Эрл стоял перед скульптурой, опираясь на трость и пытаясь не обращать внимания на боль, которую не смогло усмирить огромное количество аспирина. Он находился у подножия ступенек, на тридцать футов ниже насеста бронзовой птицы, а за спиной у него бурлила оживленная улица Малекон. Если бы он лишь чуть-чуть повернул голову направо, то за плечом увидел бы на вершине зеленого холма сверкающие башни-близнецы отеля «Насьональ», самое красивое здание современной Гаваны, окруженное зелеными садами.
— Эрл, вы знаете, что это такое? — спросил Роджер.
Разве не должны были они сейчас ехать в аэропорт? Разве Эрла не поджидал «констеллейшн» компании «Эр Кубана», вылетавший рейсом в 6.05 в Нью-Йорк, где нужно было пересесть на рейс 10.15 в Сент-Луис, там переночевать в гостинице и в 8.30 утра вылететь в Литл-Рок, чтобы в три часа дня уже оказаться в городке Блу-Ай, штат Арканзас, дома, с женой и ребенком?
— Конечно, я знаю, что это такое, — ответил Эрл.
Бронзовая птица на двух столбах была памятником кораблю ВМФ США «Мэн»[42]; от него остались две пушки, вмурованные в бетонный фундамент монумента, да несколько медных слов на мемориальной доске, обращенной к пустынному морю, над которым висело горячее солнце. Само судно взорвалось в какой-нибудь полумиле от этого места, но ничто в море не напоминало о том, что оно вообще когда-либо существовало.

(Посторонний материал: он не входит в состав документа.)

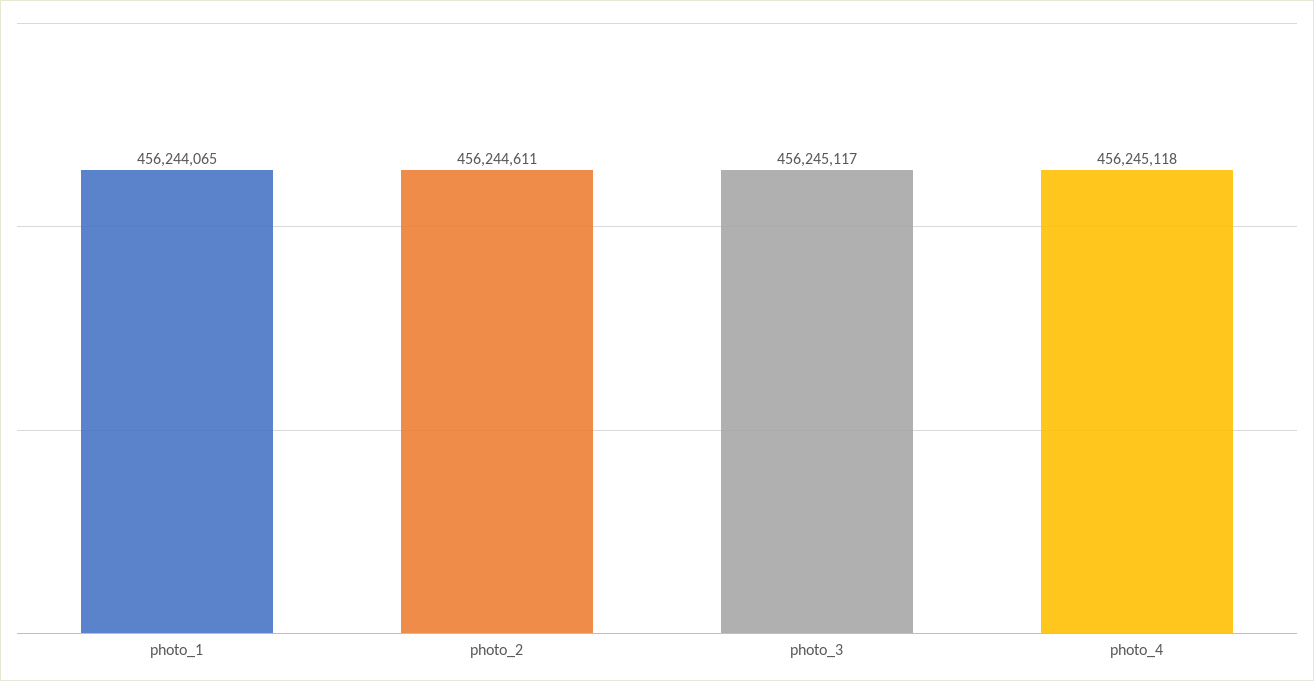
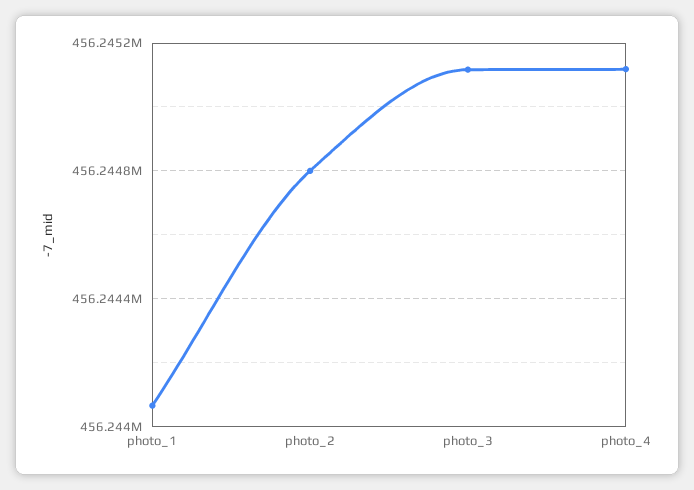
  {
    "photo_1": 456244065,
-   "photo_2": 456244611,
+   "photo_2": 456244800,
    "photo_3": 456245117,
    "photo_4": 456245118
  }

— Эрл, вы знаете, сколько народу здесь погибло?
— Нет. Человек сто?
— Триста шестьдесят два, в один момент. Бац — и все, никого нет.
— Я запомню, — ответил Эрл и поглядел на часы. — Нам пора ехать. У меня самолет.
— Еще одна остановка, Эрл, — сказал Роджер. — Никаких лекций, никакой болтовни, никаких гип-гип-ура и патриотических поучений со стороны людей, к которым вы должны относиться как к мальчишкам, потому что они не сделали и одной десятой того, что смогли вы. Но все же остановимся еще в одном месте. Это совсем рядом.
Роджер помахал рукой, подъехал автомобиль, и Эрл взгромоздился на заднее сиденье, стараясь не сгибать раненую ногу. От непривычного напряжения при ходьбе с проклятущей тростью у него вдобавок разболелись голова и плечо.
— Вам дали какое-нибудь обезболивающее?
— Я принимаю аспирин. Не хочу ничего более сильного. К хорошему слишком быстро привыкаешь. Впрочем, поначалу в этом нет ничего плохого. Плохо становится потом.
— Могу поспорить, что вы могли бы рассказать множество увлекательных историй.
— Я не рассказываю историй, мистер Эванс.
— Я знаю, Эрл. Это всего лишь фигура речи.